Creative Work
From ‘Coming Home’
I have travelled down this twisted, broken path before. I left here a child, aged five years. I return married with two children.
I remember this house. The warm, soft air. Those happy days running barefoot through the streets to the falooda shop. The place hasn’t changed much. Even the people are just as they always were; wrinkled, but speaking with the same voices. I’ve heard these voices in my dreams, like long lost friends. I’ve listened to them these past twenty years. They’ve offered me hope, whispered advice through the tough times, congratulated me when things go well.
My cousins have grown taller. Their children spend their days playing with mine. I spend my days watching them, amazed. Even language doesn’t dampen their friendship. They get by with hello and love you, thank you. The camera clicks and they all say cheese, revealing wide smiles, creating new beginnings of their own.

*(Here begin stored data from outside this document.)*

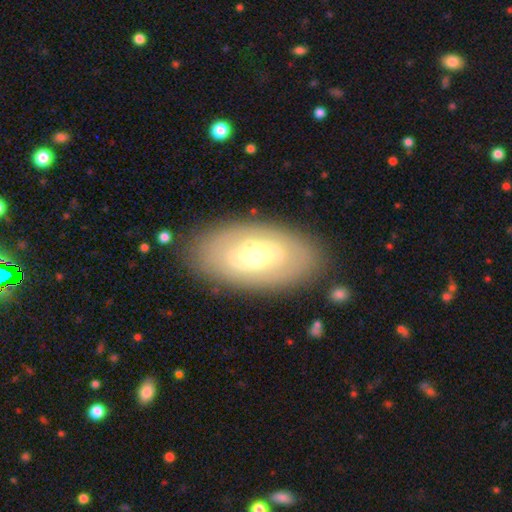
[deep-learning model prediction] A featured or disk galaxy (62%) with a weak bar (44%), spiral arms (54%) and a moderate central bulge (65%). Merging: none (84%).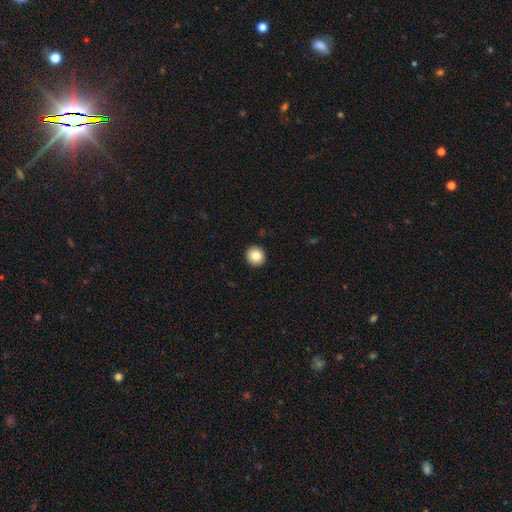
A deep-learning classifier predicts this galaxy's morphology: Smooth or featured: smooth — 84% (star or artifact — 9%)
How rounded: round — 92% (in between — 8%)
Merging: none — 93% (minor disturbance — 5%)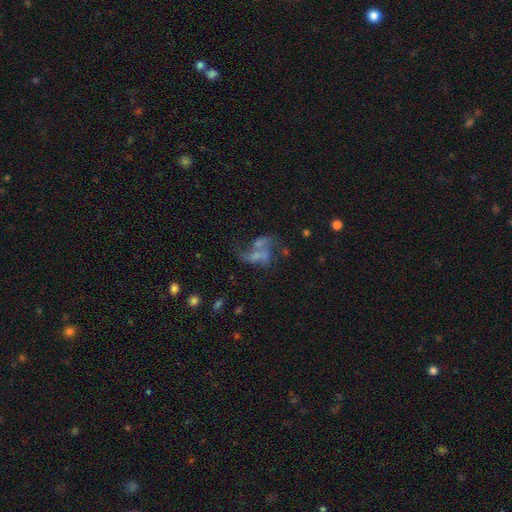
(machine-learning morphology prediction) A featured or disk galaxy (50%).

Vote fractions:
- Smooth or featured? featured or disk: 50% / smooth: 29% / star or artifact: 21%
- Edge-on disk? no: 95% / yes: 5%
- Merging? merger: 33% / major disturbance: 30% / none: 25% / minor disturbance: 12%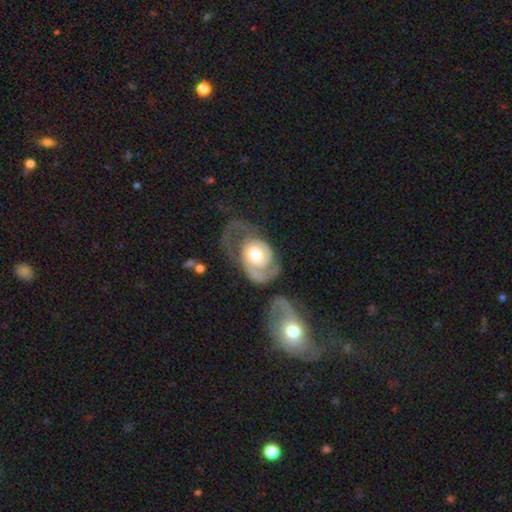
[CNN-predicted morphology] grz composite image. It shows a featured or disk galaxy (82%) with no bar (76%), 2 (61%) tight (42%) spiral arms (91%) and a moderate central bulge (55%). Merging: major disturbance (38%).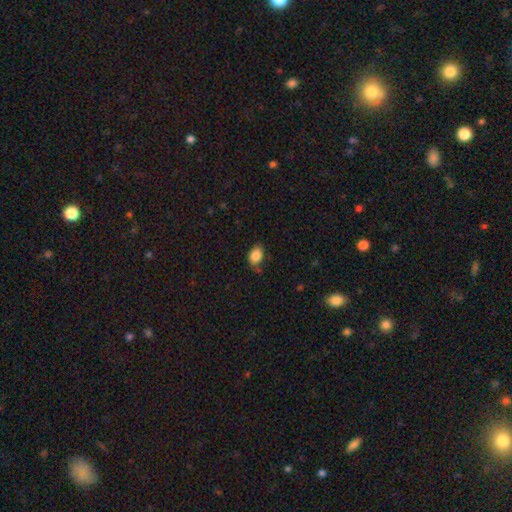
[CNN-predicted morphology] A smooth galaxy with no disk features (86%) that is in between round and cigar-shaped (80%). Merging: none (70%).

I don’t have photos of me at that age. My father burnt them all. But now and then this place sends me snapshots from my childhood: my third birthday party at the small dhosa place opposite the masjid. The only place that served chocolate ice cream. A memory of me sitting in father’s lap in his favourite chair. Aunts and uncles feeding me with chocolate barfi one after the other when my mother wasn’t looking. Happy days at home. Father was so different then. And mother.
As hard as I try, I can’t remember her. I want to, but I can’t. She died when I was five. I’ve never seen a picture of her, or of my parents together. All I know of her is what I’ve been told. Nowadays she’s just a character in one of my stories. Tall and beautiful with long brown hair, hazel eyes. She is poised, like a 1940’s Hollywood star. I'm nothing like her. I’m not glamorous enough. People persist in saying that I look just like her, but I don’t believe them. They only tell me that because they’re kind. And besides, my father has never said so.

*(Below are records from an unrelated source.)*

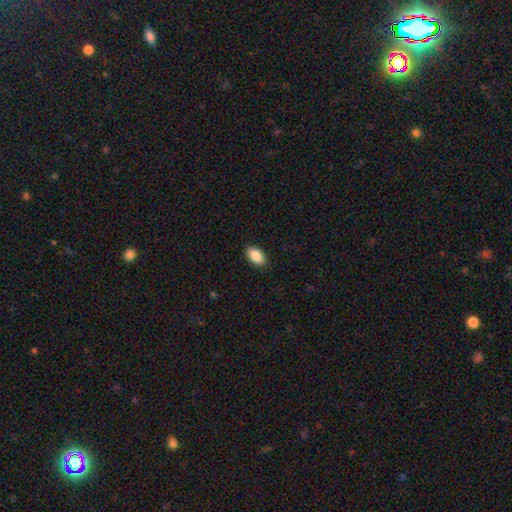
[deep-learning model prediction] This is clearly a smooth galaxy (89%). How rounded: clearly in between (94%). Merging: clearly none (89%).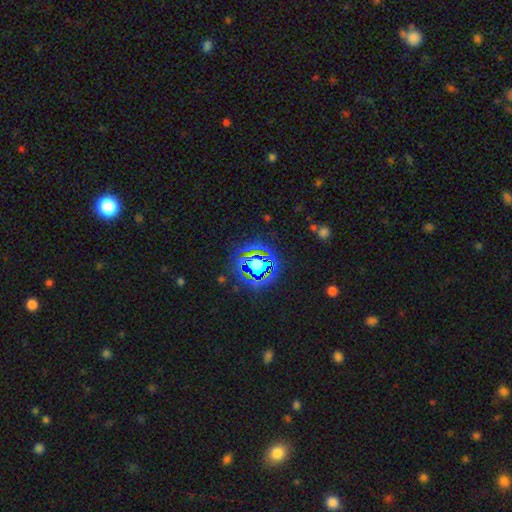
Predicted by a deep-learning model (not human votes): A star or artifact, not a galaxy (66%).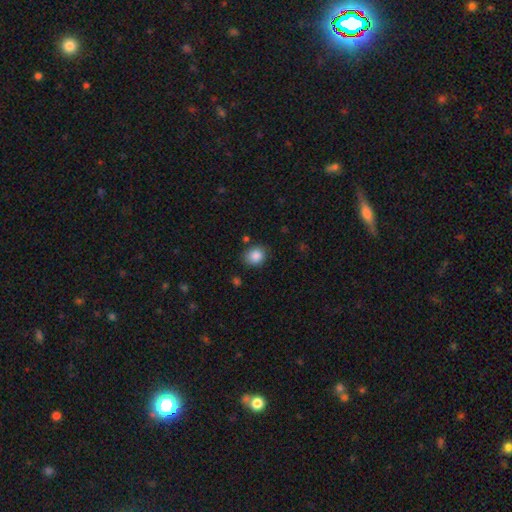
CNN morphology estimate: Smooth or featured? smooth (87%)
How rounded? round (65%)
Merging? none (80%)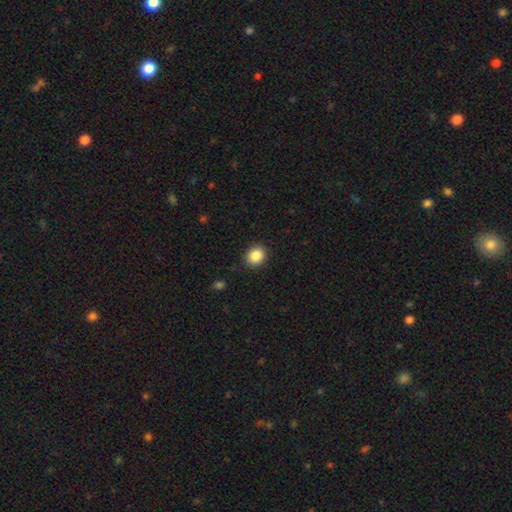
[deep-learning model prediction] This is clearly a smooth galaxy (86%). How rounded: likely round (72%). Merging: clearly none (90%).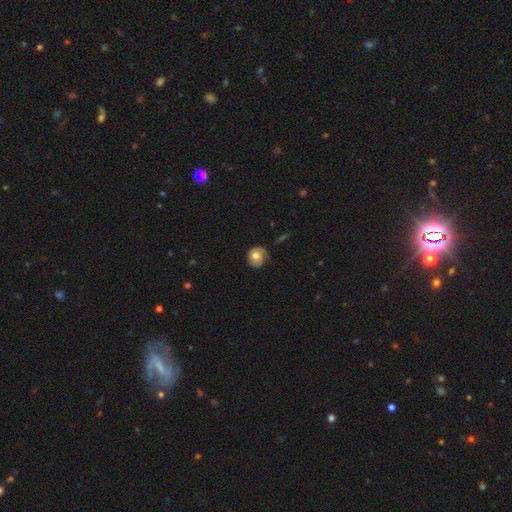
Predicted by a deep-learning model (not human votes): Q: Smooth or featured?
A: smooth (63%); runner-up: featured or disk (29%)
Q: How rounded?
A: round (78%); runner-up: in between (21%)
Q: Merging?
A: none (64%); runner-up: minor disturbance (26%)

My father moved on three months after she died. He left his life here and started afresh. I joined the ride with his new wife. Things were never the same in that new place. Part of me stayed here with my mother. I missed her. I missed my home. I cried every day for months. I begged my father to let me go back. He didn’t ever say yes. After a while I pressed my memories for safekeeping, like daisies. I stopped thinking of India. I stopped thinking of my mother. I left everything behind. I betrayed the people and their love. I forgot the stories: I forgot it all. I never once spoke to them on the phone or opened their letters. I made England my home.